Internet brings transformation to real estate industry
By the time a client contacts Paul Ryan about a house for sale, he or she has probably already researched the property online, knows what the house looks like, maybe has taken a virtual tour of the interior and even checked out the home valuations in the rest of the neighborhood.
Ryan, a real estate broker with RE/MAX Preferred Realty, estimates 80 percent or more of property-seekers these days "look online before they even talk to anyone or pick up the phone."
"They make a decision what they want to see before ever meeting with us," said Lisa Mord, broker-owner and chief executive of All-Star Realty. "Very, very seldom do I find someone that has not done some research online."
From buying to selling, from homes to farmland auctions, the Internet has transformed how property changes hands.
Fifteen years ago the Internet was the initial source of information for 18 percent of people who bought a house, according to a report published in 1997 by the National Association of Realtors.
By 2011 this had grown to 88 percent -- and for 35 percent of home buyers, the very first step in the process was to look at property listings online, according to the Realtors' organization.
The depth and quantity of online information also has expanded dramatically. Want to know at a glance how much the property taxes cost for that new house you're eyeing? Click online and find out. Does the attractive wooded area adjoining the back yard conceal a busy highway or a set of railroad tracks? Check it out on Google Earth.

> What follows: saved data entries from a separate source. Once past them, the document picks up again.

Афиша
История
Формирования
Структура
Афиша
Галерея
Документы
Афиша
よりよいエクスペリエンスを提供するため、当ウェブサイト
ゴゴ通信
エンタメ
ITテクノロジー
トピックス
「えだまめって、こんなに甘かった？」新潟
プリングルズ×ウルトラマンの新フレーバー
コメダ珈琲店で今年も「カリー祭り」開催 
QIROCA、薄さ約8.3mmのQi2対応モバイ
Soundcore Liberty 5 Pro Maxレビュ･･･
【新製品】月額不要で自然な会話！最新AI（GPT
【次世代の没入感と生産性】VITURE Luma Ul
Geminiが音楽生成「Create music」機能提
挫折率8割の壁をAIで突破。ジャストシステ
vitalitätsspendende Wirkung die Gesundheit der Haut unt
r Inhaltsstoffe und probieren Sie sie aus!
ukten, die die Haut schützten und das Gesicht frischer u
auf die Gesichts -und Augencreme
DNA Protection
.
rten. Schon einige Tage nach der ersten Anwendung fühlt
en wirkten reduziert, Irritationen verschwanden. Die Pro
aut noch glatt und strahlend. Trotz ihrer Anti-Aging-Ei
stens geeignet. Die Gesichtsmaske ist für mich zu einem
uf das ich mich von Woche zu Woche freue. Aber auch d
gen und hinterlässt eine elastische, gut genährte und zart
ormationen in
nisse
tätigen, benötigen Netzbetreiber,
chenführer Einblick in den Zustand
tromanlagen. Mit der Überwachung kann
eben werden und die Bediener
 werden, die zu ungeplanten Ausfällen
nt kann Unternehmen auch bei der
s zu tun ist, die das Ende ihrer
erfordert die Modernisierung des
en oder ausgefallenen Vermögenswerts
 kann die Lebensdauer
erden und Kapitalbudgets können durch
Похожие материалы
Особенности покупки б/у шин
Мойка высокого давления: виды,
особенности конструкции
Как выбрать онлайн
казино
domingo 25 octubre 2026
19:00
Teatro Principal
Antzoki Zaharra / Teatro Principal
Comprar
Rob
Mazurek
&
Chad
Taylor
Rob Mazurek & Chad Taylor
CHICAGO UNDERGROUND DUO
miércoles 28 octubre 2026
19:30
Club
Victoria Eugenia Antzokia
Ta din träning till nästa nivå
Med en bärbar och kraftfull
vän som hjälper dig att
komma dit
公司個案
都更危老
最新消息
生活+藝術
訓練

Local Realtors say it has changed how they go about listing and showing properties, the breadth of services they are able to provide and even the technological skills they have had to learn.
Mord, for instance, is never without her cell phone. While vacationing out of state, she once received an offer for a property she had listed for sale. "I was able to upload it on my phone and send it to the seller who was in another state," she said.
She used to tell clients how many phone calls she received about their property listing. These days "I tell them how many clicks I've gotten," she said.
Ryan remembers when most listings were illustrated with a single photo, usually black and white.
Nowadays he goes into a home with a digital camera, takes multiple color photos and uses them to create a virtual tour.
Much of this change has happened only within the past decade.
"It's amazing how quickly the Internet has become influential in our business and the extent to which it has become influential in our business," said Doug Fenstra of Fenstra Real Estate. "Now we are using computers and scanning and Internet services to deliver purchase agreements and listing agreements and contractual agreements. ... We just deliver a tremendous amount of information back and forth on the Internet. I'm on the computer literally more than I can believe anymore."
A handful of times customers have bought land online without ever setting foot on the property, he said. "It's actually happened."
This isn't the norm yet, however. In fact, if statistics are any indication, the vast majority of home buyers still rely on real estate agents to help them search for a home.
For most clients, it's still important to work with an agent, Mord said. "You have to have somebody you can trust and ask questions."
"You still have to meet across the table," Fenstra agreed. "That's where the real connection has to be made -- by relationship."
Although many feared the Internet would be detrimental to the industry, for the most part the opposite has happened, Ryan said. "Actually it's made it a lot better. We're a little bit faster and there's a lot more information available."
The wide reach of online listings has helped both buyers and sellers, Mord said. "It is a very effective way of getting the advertising out there."
One of the biggest challenges for Realtors these days? It's keeping up with the technological change and customer expectations so that they stay competitive.
"The issue is predicting what the next step will be," Fenstra said. "If you're not at least within two or three of those leapfrogs, you're really dead in the water."